Twenty-five Years in the Making: Looking back at the first edition of a studio life
In anticipation of the release of the new edition of Wilhelmina Barns-Graham: a studio life by Lynne Green, we have headed into the archive to learn more about the production of the first edition of the monograph in the 1990s. The third edition will be released on 19th June marking twenty-five years since its initial release.

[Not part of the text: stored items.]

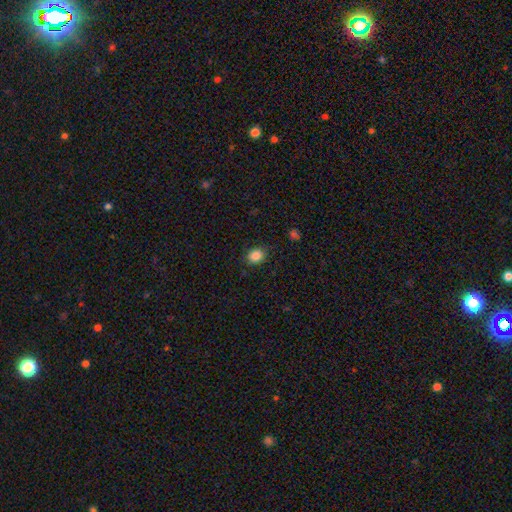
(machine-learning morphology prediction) type=smooth (85%); roundness=round (59%); merging=none (85%).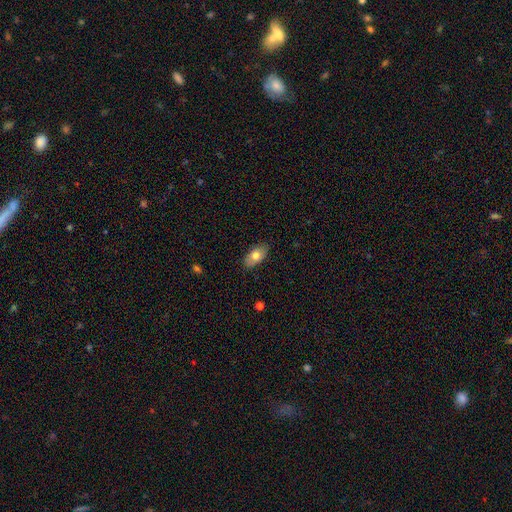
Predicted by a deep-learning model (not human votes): Smooth or featured: smooth — 73% (featured or disk — 20%)
How rounded: in between — 92% (round — 4%)
Merging: none — 86% (minor disturbance — 11%)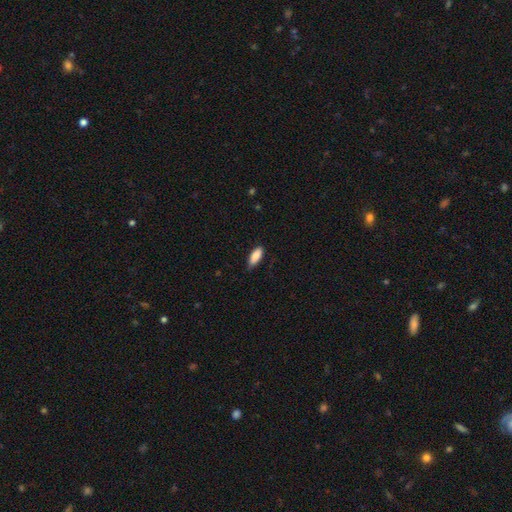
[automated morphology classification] This is clearly a smooth galaxy (87%). How rounded: likely in between (76%). Merging: likely none (77%).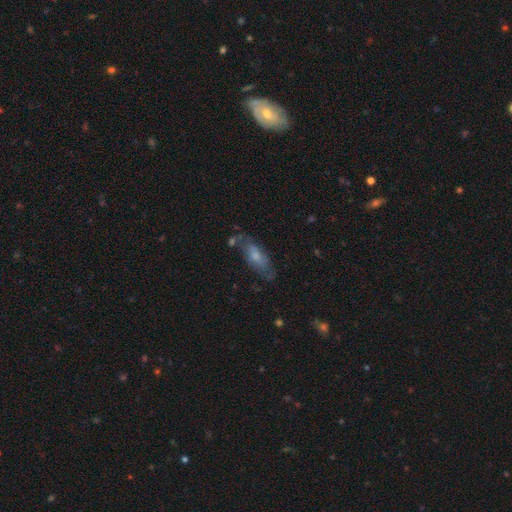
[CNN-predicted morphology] type=smooth (53%); roundness=in between (67%); merging=none (58%).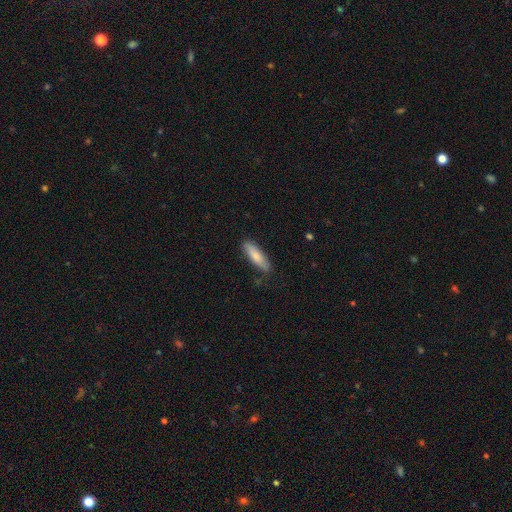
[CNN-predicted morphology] type=smooth (79%); roundness=cigar-shaped (59%); merging=none (83%).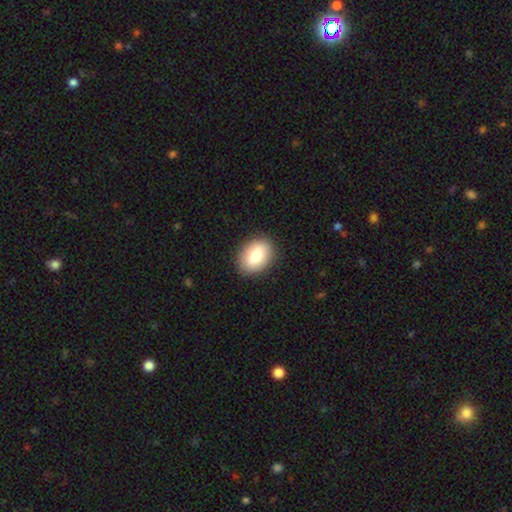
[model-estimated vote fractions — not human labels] Smooth or featured? Predicted: smooth (p=0.80). How rounded? Predicted: in between (p=0.75). Merging? Predicted: none (p=0.89).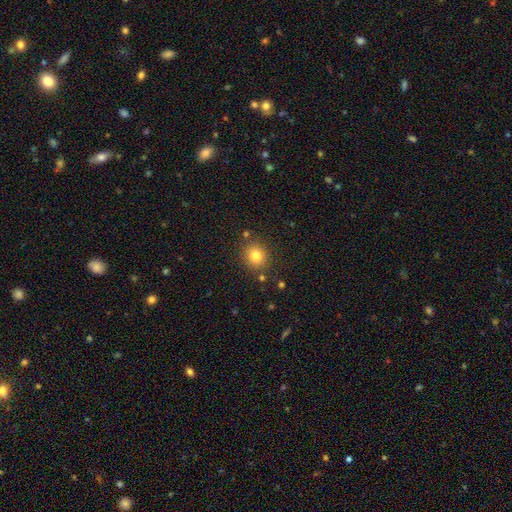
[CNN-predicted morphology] Smooth or featured? Predicted: smooth (p=0.80). How rounded? Predicted: round (p=0.83). Merging? Predicted: none (p=0.85).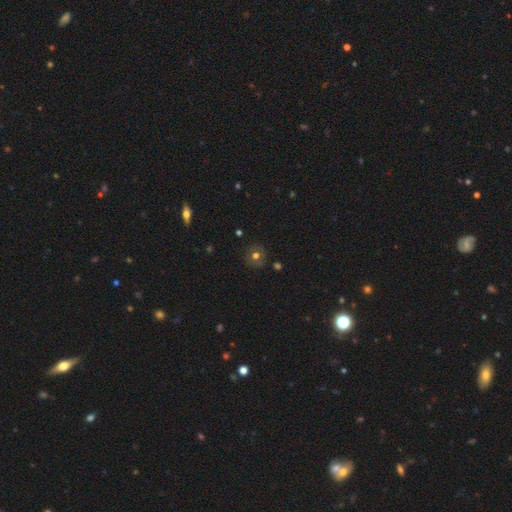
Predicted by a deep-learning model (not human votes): This is likely a smooth galaxy (64%). How rounded: clearly round (91%). Merging: clearly none (85%).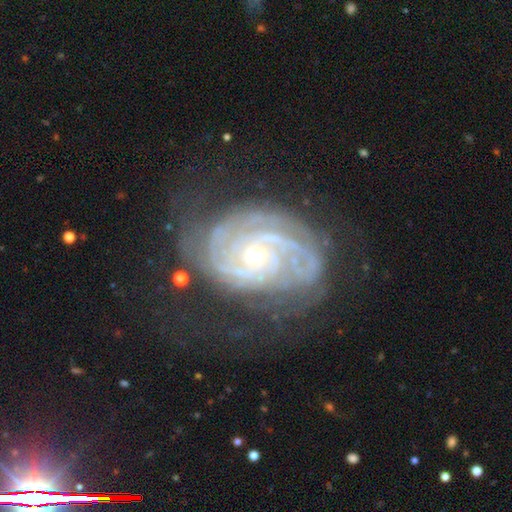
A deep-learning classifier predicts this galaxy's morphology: The model was most divided on "spiral arm count": 2: 29%, can't tell: 23%, 3: 21%, 4: 13%, more than 4: 8%, 1: 7%. More confident: spiral arms — yes (98%); edge-on disk — no (97%); smooth or featured — featured or disk (90%); bar — no (74%); spiral winding — tight (72%); merging — none (61%); bulge size — small (58%).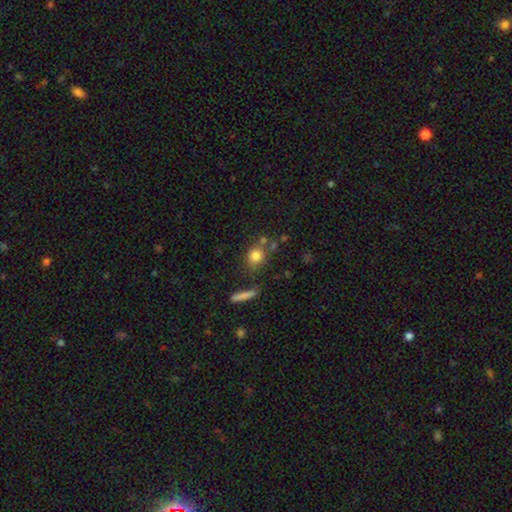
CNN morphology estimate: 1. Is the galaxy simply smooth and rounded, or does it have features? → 79% smooth, 11% star or artifact, 10% featured or disk.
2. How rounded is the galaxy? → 69% round, 27% in between, 4% cigar-shaped.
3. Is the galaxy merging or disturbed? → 65% none, 14% minor disturbance, 14% merger, 6% major disturbance.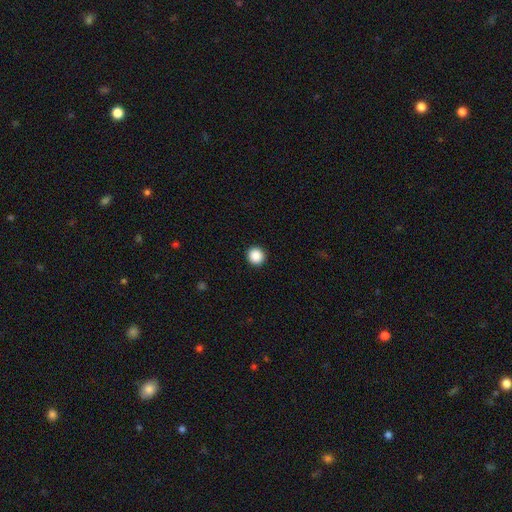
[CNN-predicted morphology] Smooth or featured? Predicted: smooth (p=0.89). How rounded? Predicted: round (p=0.95). Merging? Predicted: none (p=0.93).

The covers of the three editions of Wilhelmina Barns-Graham: a studio life by Lynne Green
Alongside talking with Green in person, over the phone, and via correspondence to ensure that her biography was recorded, Barns-Graham created a screenprint with Graal Press to accompany the limited edition of A Studio Life. She recorded this process in her diaries:
23rd August 1999
Studio playing with ideas for book silk screen. Working on 2 ideas & drew diagram on film paper.
24th August 1999
Trying colour on one of the films book idea – rather a problem as such a horrible shape 29 x 24cms.
25th August 1999
Studio still working on ideas for book but then began small one of “Another Time”, big print design & thinking of an eclipse one.
26th August 1999
Painted the book size with margin small red as “Another Time” – but got a bit fed up with it.
28th August 1999
Worked in studio again but guess I’m trying too hard, print for the book. An unpleasant size.
Millennium Series Red, 2000, screenprint, edition of 100, 22 x 28 cm
Barns-Graham traditionally enjoyed setting rules for herself in her studio practice. In the 1990s, she reflected that during the 1950s “I restricted my palette to earth colours.” Later in the 1960s, in her series “Things of a Kind, Order and Disorder” she often used mathematical rules to define the proportions of the shapes in her compositions. However, it is clear from her diary that she found the limitations imposed by the size of the paper surprisingly challenging.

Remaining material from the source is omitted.